Так на одной чаше весов оказались светлые идеалы, милосердный монарх, старцы-декабристы, юный Боголюбов и мечтательная Верочка, а на другой – генерал-солдафон с розгой в руке. Подлинное умопомрачение охватило петербургское общество в те дни, и в зале уже никто не думал о законе, о силе права, о том, какова цена достижения светлых идеалов революционеров, каковы их методы.
Утром Верочка вошла в зал в полуобморочном состоянии и мрачнейшем настроении, видя себя одинокой среди враждебней толпы. Но вскоре настроение ее переменилось, и она в душе хохотала над тупым прокурором, строгим судьей и сочувствующей публикой. Боялась она адвоката и присяжных, однако речь Александрова заставила ее разрыдаться от жалости к себе, а сочувственные взгляды со скамьи присяжных несказанно ободрили.
По словам защитника, выходило, что ей не нужны были ни жизнь, ни страдания генерала Трепова; что стреляла она, правда, на очень близком расстоянии, но не для того, чтобы наверняка убить, а дабы не пострадали посторонние.
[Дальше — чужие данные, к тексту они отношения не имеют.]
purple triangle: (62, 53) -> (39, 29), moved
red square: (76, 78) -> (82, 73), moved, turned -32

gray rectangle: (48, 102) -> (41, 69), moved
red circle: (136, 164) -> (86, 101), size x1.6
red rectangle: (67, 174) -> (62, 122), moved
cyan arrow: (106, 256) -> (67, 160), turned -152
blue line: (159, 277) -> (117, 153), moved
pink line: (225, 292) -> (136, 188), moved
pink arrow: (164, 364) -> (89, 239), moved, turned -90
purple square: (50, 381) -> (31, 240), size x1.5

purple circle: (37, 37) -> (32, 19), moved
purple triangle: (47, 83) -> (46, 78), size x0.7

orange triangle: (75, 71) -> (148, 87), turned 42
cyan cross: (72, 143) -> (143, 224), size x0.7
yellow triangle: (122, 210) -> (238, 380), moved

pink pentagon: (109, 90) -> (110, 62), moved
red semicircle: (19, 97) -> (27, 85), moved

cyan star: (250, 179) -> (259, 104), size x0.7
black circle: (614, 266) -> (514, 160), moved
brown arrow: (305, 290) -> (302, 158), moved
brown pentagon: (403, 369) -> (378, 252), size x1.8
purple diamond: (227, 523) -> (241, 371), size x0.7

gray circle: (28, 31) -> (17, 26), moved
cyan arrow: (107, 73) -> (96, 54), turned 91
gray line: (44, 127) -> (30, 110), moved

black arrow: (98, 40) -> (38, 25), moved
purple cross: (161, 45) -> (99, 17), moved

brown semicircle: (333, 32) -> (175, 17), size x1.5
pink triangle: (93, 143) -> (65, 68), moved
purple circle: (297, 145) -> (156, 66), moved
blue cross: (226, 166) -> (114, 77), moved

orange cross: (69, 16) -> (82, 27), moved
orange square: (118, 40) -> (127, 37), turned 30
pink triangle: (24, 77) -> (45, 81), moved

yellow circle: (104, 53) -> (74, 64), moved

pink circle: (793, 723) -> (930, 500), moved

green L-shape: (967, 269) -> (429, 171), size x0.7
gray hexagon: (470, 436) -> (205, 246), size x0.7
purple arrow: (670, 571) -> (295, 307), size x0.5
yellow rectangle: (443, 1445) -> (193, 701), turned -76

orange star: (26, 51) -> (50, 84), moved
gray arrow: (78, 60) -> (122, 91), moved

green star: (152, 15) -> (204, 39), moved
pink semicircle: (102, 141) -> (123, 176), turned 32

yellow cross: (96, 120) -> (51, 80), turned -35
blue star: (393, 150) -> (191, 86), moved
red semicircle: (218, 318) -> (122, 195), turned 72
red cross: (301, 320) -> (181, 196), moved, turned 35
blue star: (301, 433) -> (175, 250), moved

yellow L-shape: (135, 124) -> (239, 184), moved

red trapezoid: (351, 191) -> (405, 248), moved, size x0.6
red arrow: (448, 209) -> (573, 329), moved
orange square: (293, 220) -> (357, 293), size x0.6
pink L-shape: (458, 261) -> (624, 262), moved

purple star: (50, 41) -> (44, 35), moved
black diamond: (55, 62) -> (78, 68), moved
Об организации никто ни слова не сказал.
– …Ее песня была теперь спета, ее мысль исполнена, ее дело совершено, – с пафосом вещал Александров. – Нет основания в этой нанесенной ране видеть осуществление намерения причинить смерть, уравнивать этим нанесение раны покушению на убийство, а вполне было бы справедливо считать не более как действительным нанесением раны и осуществлением намерения нанести такую рану…
Не могу удержаться, чтобы и почти полтора столетия спустя не поразиться цинизму адвоката, подававшего неудачную попытку убийства как намерение чуть-чуть поранить.